## BRIEF
Every entry below should be printed again exactly as it reads.

## DATASET

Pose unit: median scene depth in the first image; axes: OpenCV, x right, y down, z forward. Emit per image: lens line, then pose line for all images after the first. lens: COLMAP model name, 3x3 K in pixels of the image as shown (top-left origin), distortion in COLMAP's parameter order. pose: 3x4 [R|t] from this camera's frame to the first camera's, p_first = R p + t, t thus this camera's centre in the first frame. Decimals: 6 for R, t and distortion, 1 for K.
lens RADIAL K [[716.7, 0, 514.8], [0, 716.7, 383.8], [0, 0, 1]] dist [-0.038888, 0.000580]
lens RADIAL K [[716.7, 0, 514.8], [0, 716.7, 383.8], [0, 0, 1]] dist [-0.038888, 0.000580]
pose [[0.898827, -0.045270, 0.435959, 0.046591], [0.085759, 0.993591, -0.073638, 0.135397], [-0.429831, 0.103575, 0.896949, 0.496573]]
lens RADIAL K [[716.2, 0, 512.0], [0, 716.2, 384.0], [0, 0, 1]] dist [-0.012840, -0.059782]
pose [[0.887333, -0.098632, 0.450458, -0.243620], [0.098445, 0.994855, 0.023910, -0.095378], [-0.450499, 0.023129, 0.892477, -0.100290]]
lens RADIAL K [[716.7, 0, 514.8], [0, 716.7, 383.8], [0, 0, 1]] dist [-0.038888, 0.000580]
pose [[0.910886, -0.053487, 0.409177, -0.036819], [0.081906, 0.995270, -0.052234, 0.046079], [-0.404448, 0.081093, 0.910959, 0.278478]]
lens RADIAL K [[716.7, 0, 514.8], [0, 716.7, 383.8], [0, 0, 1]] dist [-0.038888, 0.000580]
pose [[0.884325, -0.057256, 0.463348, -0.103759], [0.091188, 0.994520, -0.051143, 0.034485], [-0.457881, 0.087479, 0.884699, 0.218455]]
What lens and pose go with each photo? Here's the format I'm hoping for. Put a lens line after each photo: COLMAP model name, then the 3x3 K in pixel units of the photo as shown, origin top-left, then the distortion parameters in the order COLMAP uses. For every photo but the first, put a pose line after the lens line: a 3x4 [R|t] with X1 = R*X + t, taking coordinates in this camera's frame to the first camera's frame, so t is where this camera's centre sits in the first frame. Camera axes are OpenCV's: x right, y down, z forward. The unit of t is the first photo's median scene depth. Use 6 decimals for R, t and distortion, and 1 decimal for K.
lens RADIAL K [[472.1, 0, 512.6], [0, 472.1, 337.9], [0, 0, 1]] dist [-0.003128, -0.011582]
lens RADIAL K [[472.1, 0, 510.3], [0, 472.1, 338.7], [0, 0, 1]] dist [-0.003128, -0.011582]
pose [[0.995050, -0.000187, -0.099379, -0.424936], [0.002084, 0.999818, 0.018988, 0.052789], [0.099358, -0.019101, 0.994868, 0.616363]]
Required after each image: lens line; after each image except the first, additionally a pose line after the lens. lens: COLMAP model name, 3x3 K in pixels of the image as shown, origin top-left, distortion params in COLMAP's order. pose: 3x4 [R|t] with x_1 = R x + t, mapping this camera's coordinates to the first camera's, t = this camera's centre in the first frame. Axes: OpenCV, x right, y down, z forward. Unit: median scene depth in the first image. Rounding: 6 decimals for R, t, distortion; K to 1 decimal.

## SOLUTION TO THIS TASK
Pose unit: median scene depth in the first image; axes: OpenCV, x right, y down, z forward. Emit per image: lens line, then pose line for all images after the first. lens: COLMAP model name, 3x3 K in pixels of the image as shown (top-left origin), distortion in COLMAP's parameter order. pose: 3x4 [R|t] from this camera's frame to the first camera's, p_first = R p + t, t thus this camera's centre in the first frame. Decimals: 6 for R, t and distortion, 1 for K.
lens RADIAL K [[716.7, 0, 514.8], [0, 716.7, 383.8], [0, 0, 1]] dist [-0.038888, 0.000580]
lens RADIAL K [[716.7, 0, 514.8], [0, 716.7, 383.8], [0, 0, 1]] dist [-0.038888, 0.000580]
pose [[0.898827, -0.045270, 0.435959, 0.046591], [0.085759, 0.993591, -0.073638, 0.135397], [-0.429831, 0.103575, 0.896949, 0.496573]]
lens RADIAL K [[716.2, 0, 512.0], [0, 716.2, 384.0], [0, 0, 1]] dist [-0.012840, -0.059782]
pose [[0.887333, -0.098632, 0.450458, -0.243620], [0.098445, 0.994855, 0.023910, -0.095378], [-0.450499, 0.023129, 0.892477, -0.100290]]
lens RADIAL K [[716.7, 0, 514.8], [0, 716.7, 383.8], [0, 0, 1]] dist [-0.038888, 0.000580]
pose [[0.910886, -0.053487, 0.409177, -0.036819], [0.081906, 0.995270, -0.052234, 0.046079], [-0.404448, 0.081093, 0.910959, 0.278478]]
lens RADIAL K [[716.7, 0, 514.8], [0, 716.7, 383.8], [0, 0, 1]] dist [-0.038888, 0.000580]
pose [[0.884325, -0.057256, 0.463348, -0.103759], [0.091188, 0.994520, -0.051143, 0.034485], [-0.457881, 0.087479, 0.884699, 0.218455]]
What lens and pose go with each photo? Here's the format I'm hoping for. Put a lens line after each photo: COLMAP model name, then the 3x3 K in pixel units of the photo as shown, origin top-left, then the distortion parameters in the order COLMAP uses. For every photo but the first, put a pose line after the lens line: a 3x4 [R|t] with X1 = R*X + t, taking coordinates in this camera's frame to the first camera's frame, so t is where this camera's centre sits in the first frame. Camera axes are OpenCV's: x right, y down, z forward. The unit of t is the first photo's median scene depth. Use 6 decimals for R, t and distortion, and 1 decimal for K.
lens RADIAL K [[472.1, 0, 512.6], [0, 472.1, 337.9], [0, 0, 1]] dist [-0.003128, -0.011582]
lens RADIAL K [[472.1, 0, 510.3], [0, 472.1, 338.7], [0, 0, 1]] dist [-0.003128, -0.011582]
pose [[0.995050, -0.000187, -0.099379, -0.424936], [0.002084, 0.999818, 0.018988, 0.052789], [0.099358, -0.019101, 0.994868, 0.616363]]
Required after each image: lens line; after each image except the first, additionally a pose line after the lens. lens: COLMAP model name, 3x3 K in pixels of the image as shown, origin top-left, distortion params in COLMAP's order. pose: 3x4 [R|t] with x_1 = R x + t, mapping this camera's coordinates to the first camera's, t = this camera's centre in the first frame. Axes: OpenCV, x right, y down, z forward. Unit: median scene depth in the first image. Rounding: 6 decimals for R, t, distortion; K to 1 decimal.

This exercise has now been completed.